The article says marriage makes people feel they have 'infinite time' and stop choosing each other daily. That can happen, I agree. But I'd argue that's a failure of the people, not the institution. A good marriage doesn't remove the need to choose each other every day—it actually requires it, but with the added security that neither party gets left with nothing if things fall apart.
And the article asks: 'Should he be free to leave?' My honest answer is not after she's given her best years, her body, and possibly her independence to raise children. That's not freedom. That's abandonment. Marriage is the insurance on her investment.
I'm not saying everyone needs to marry.
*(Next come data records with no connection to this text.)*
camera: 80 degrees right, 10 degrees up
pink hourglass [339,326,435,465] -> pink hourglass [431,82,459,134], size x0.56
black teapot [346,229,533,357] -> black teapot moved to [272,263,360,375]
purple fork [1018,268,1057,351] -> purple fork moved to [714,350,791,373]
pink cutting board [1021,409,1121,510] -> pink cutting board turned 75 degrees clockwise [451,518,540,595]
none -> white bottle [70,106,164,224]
But for many women, especially if they want children, staying unmarried for 13 years is a real risk. Men age more slowly in the dating market. Women don't. That's just a fact.
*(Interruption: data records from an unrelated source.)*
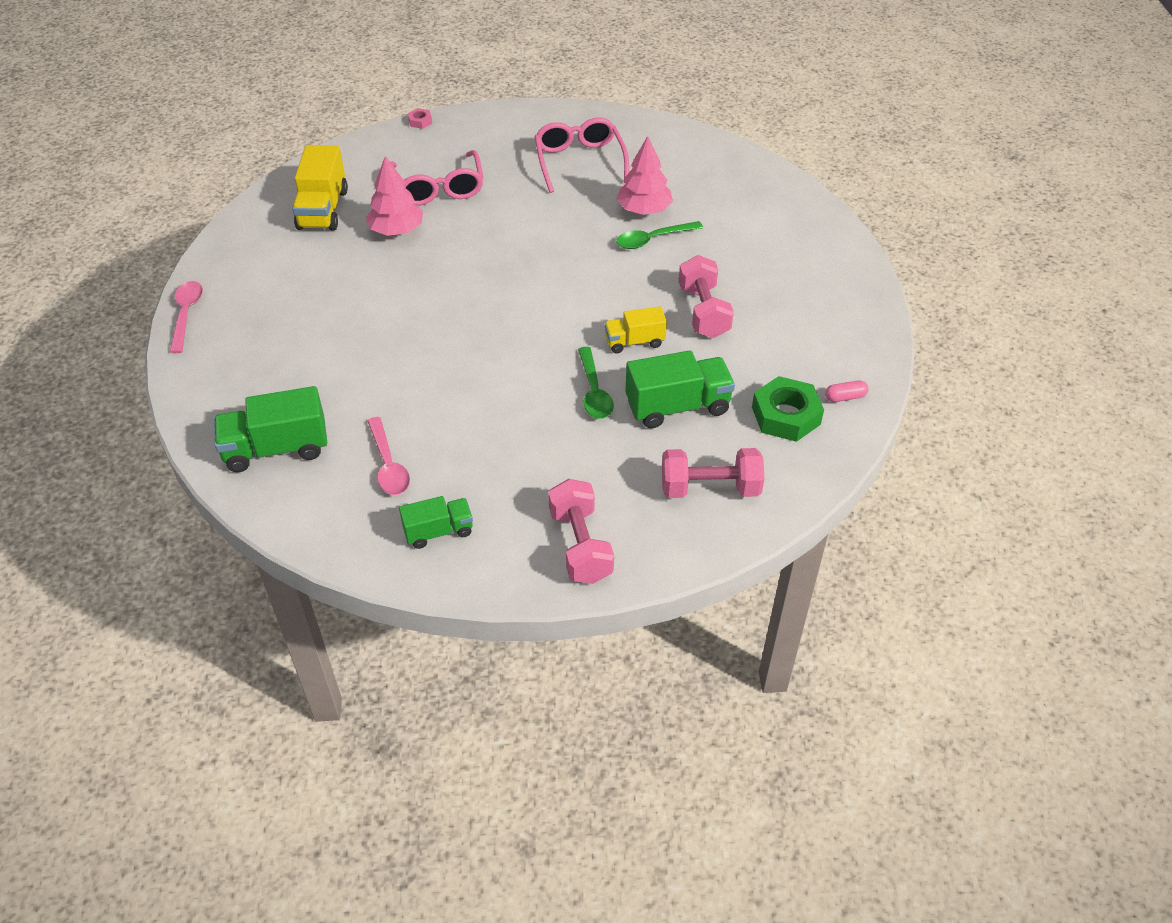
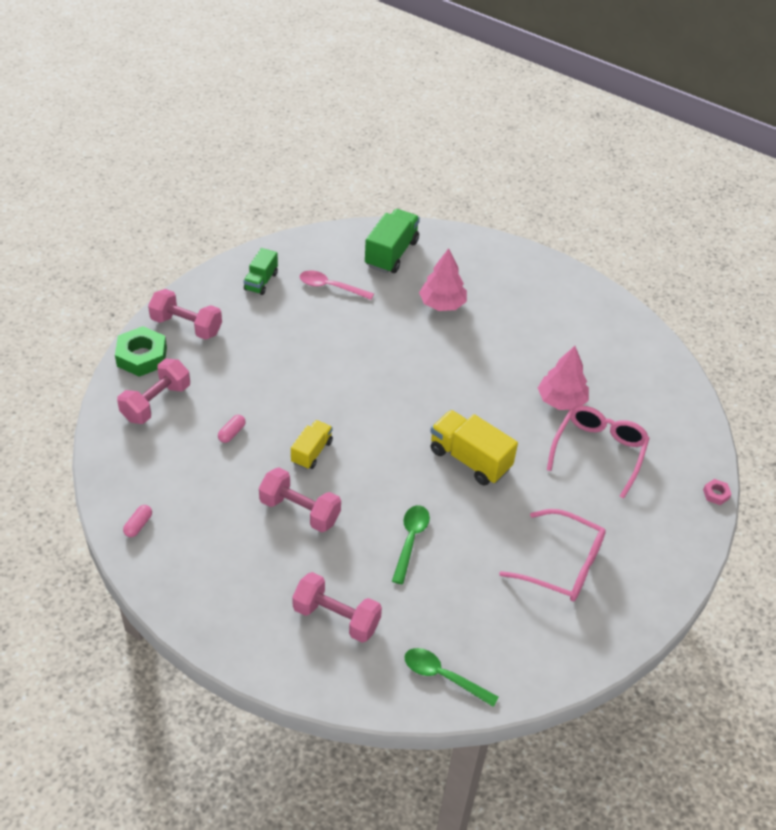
camera: 125 degrees right, 0 degrees up
pink spoon [170,281,203,353] -> none
yellow truck [292,145,348,231] -> yellow truck moved to [430,410,518,486]
pink glasses [390,150,484,206] -> pink glasses turned 90 degrees clockwise [547,406,650,499]
green spoon [578,347,614,419] -> green spoon moved to [404,648,499,707]
pink tree [617,136,673,215] -> pink tree moved to [419,248,467,311]
green truck [625,350,735,428] -> pink capsule [218,415,246,443]
green nut [752,376,824,442] -> green nut moved to [115,326,167,377]
none -> pink dumbbell [292,572,382,643]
So I respect the article's vision of a love that's chosen daily. That's beautiful. I just think marriage doesn't have to kill that and for many, it's the only thing that makes that choice truly safe to make.
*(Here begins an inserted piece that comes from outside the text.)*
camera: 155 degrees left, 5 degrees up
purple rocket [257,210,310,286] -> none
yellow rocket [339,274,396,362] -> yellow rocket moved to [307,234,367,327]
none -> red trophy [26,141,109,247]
What an interesting POV on marriage! Your article really made me think hard about my view on marriage and my relationship and how I approach it. So thank you for the prompt!
My partner and I have been together for seven years, engaged for three of them, and we still don't have a wedding date. For context, we're both nearing our mid-thirties, and we've recently started talking seriously about starting a family soon. Which means, if we're lucky, a baby might very well arrive before the wedding does.
For us, for me, especially, we don't perceive marriage as something that comes with guarantee or extension of timeframe on our relationship. Nothing in life is guaranteed. But I think, when you've spent years building a life with someone, a certain comfort settles in. You fall into routines, you lean on each other, you become woven into each other's everyday life. This happens regardless if you're married or not. And yes, that comfort means you're no longer performing the way you did in those early, electric days of dating, constantly trying to impress, to dazzle, to keep the other person's attention. But I don't think that's a loss. I think that's depth.
With the right person, romance doesn't disappear as the relationship matures or once you get married, it just changes shape. It looks less glamorous, less obvious and becomes more personalised and perhaps quieter. Mainstream narratives rarely capture that, but it's no less real.
What we have is a choice we make every single day. We choose each other in the way we speak to one another, in the way we show up, in the way we treat each other everyday and especially when life is hard. When we argue, we don't ignore each other, we don’t sweep it under the carpet hoping it would disappear on its own. We sit with the discomfort, we listen, we try to genuinely understand, and we always come back to each other with good intentions. It has never been about winning, putting the other person down or about being right or about outsmarting the other person. At the end of the day, neither of us can stand the thought of the other being sad or hurt by something we said or did. So we work it out, as soon as we can and all of this is not going to change once we're married.
We want to get married, not because we think a ceremony will change what we already have, but because it’s the most romantic thing you can do for one another, declaring and cementing your love for each other. And have a wedding because we want to celebrate our love, celebrate each other, and spread “love” and share it with our family and friends.